Multi-Currency Accounts
Some fintech companies like Wise, WorldFist, and OFX started offering multi currency accounts in which the user gets account details from various countries in multiple currencies. With such an account, users don't worry about the exchange rates as they receive payments in the matching currencies. There is a significant market opportunity for these product offerings being designed specifically to serve freelancers, online sellers, SMEs which operate globally.
Driving Sustainable Development
The remittances industry moves over $600 billion around the world, with $466 billion being sent to low-and-middle-income countries. As the first financial product used by many people in emerging markets, remittances often act as a stepping stone to accessing a broader range of financial services.

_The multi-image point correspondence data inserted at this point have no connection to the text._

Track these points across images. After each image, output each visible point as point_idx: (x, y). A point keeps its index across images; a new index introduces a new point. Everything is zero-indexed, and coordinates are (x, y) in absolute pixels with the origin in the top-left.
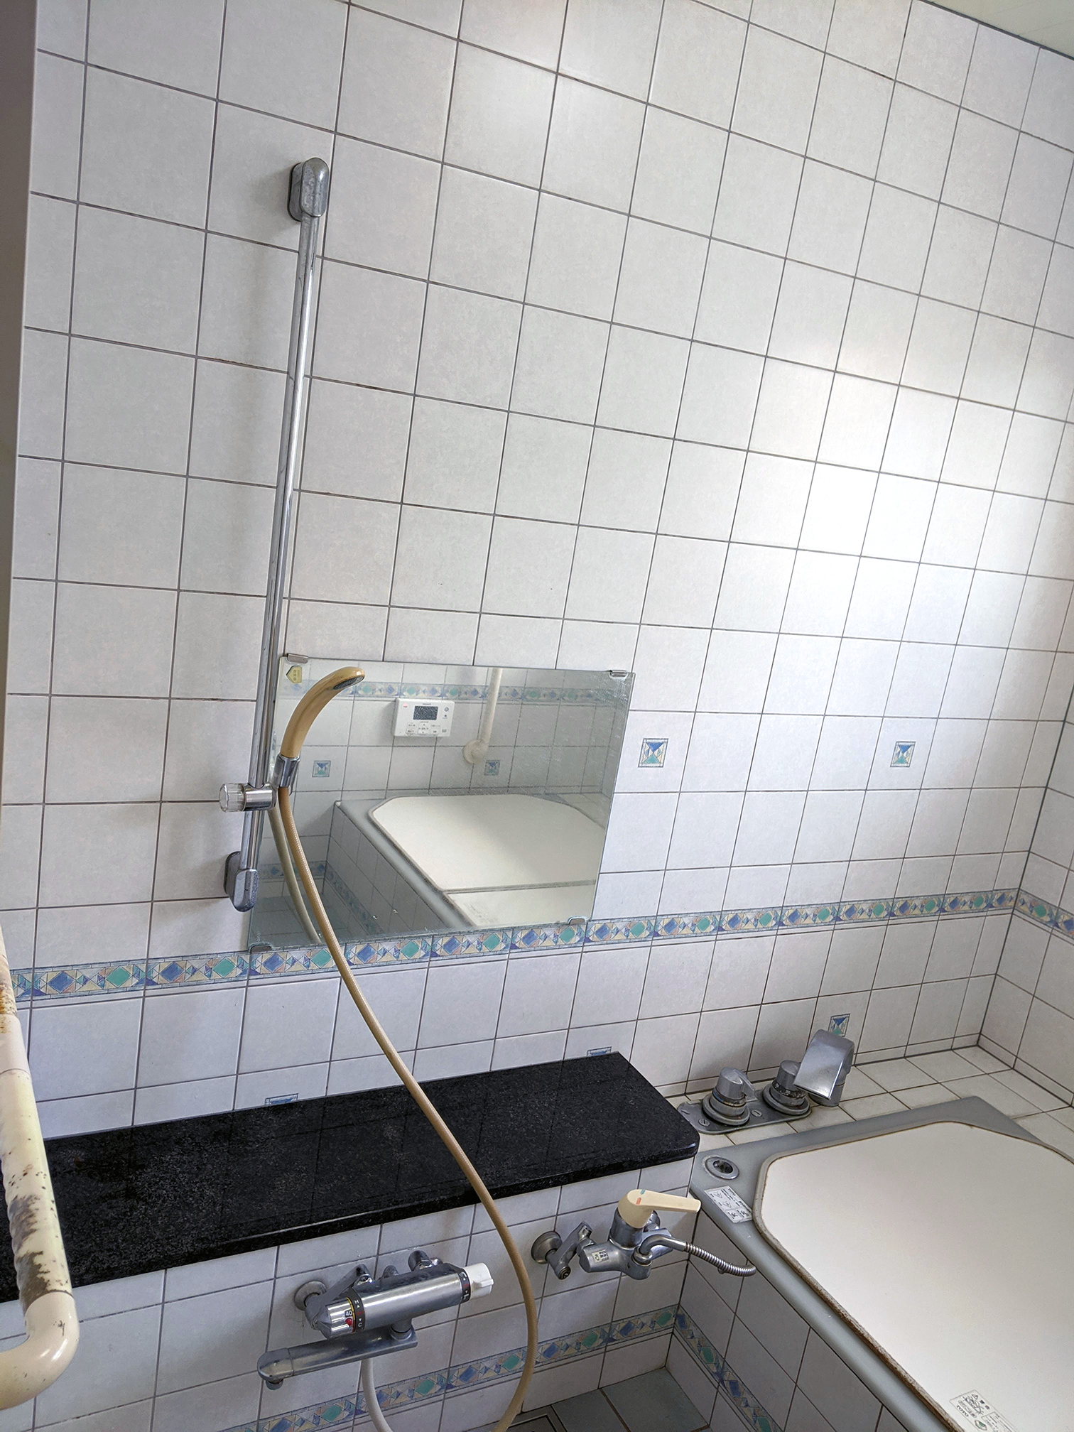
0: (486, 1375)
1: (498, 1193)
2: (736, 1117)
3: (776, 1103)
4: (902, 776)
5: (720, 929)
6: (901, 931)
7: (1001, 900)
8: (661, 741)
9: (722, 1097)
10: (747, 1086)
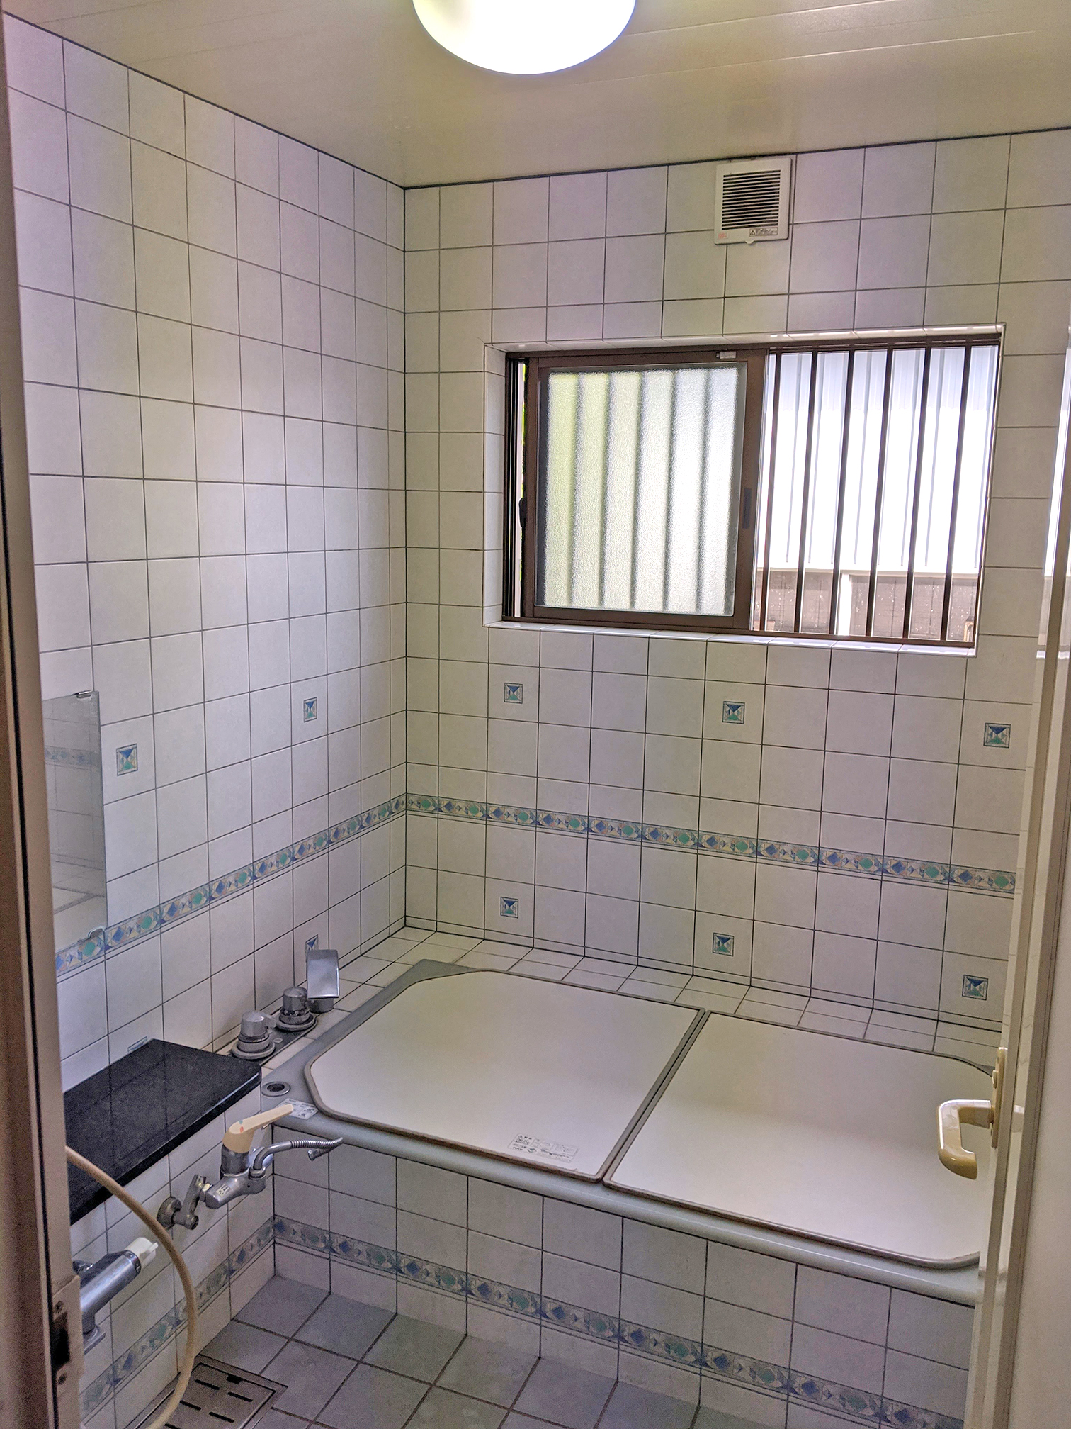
0: (145, 1353)
1: (124, 1181)
2: (266, 1049)
3: (289, 1026)
4: (316, 727)
5: (211, 898)
6: (339, 853)
7: (397, 806)
8: (131, 747)
9: (251, 1038)
10: (269, 1019)
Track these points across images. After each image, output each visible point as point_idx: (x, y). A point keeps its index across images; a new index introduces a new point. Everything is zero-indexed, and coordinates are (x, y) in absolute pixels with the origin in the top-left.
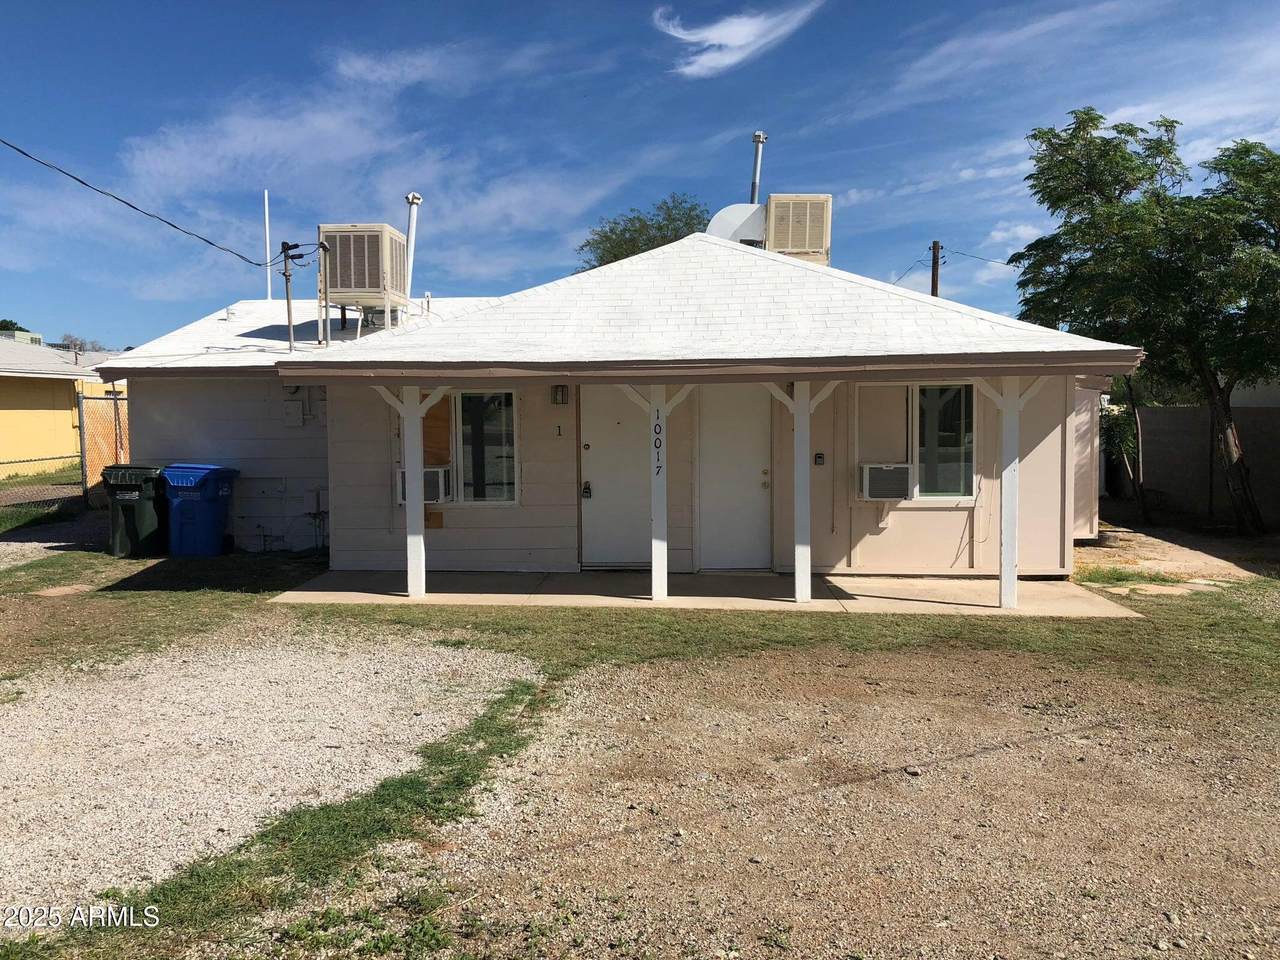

It was noticed, there is a positive correlation between increased remittances and enhanced formal deposits and credits which are the drivers of the economy. As such, remittances are a cornerstone of financial inclusion and health.
Key measures to boost further growth of remittances in developing countries may include: strengthening domestic payment systems infrastructure, removing legal and regulatory barriers that prevent full digitalization of remittance services, educating and protecting the consumers.
Future of International Remittance
Fintech has become a game-changer for the remittance market and redefined the way cross-border payments are made worldwide. This made once costly service available to everyone and gave a boost to sustainable development by bringing the transformative impact to many developing economies: better healthcare, education, and even a better standard of living.
In the near future, Fintechs will continue to drive innovation in international payments. And banks can still win in this game if they rethink and transform their services and processes to address modern customer needs.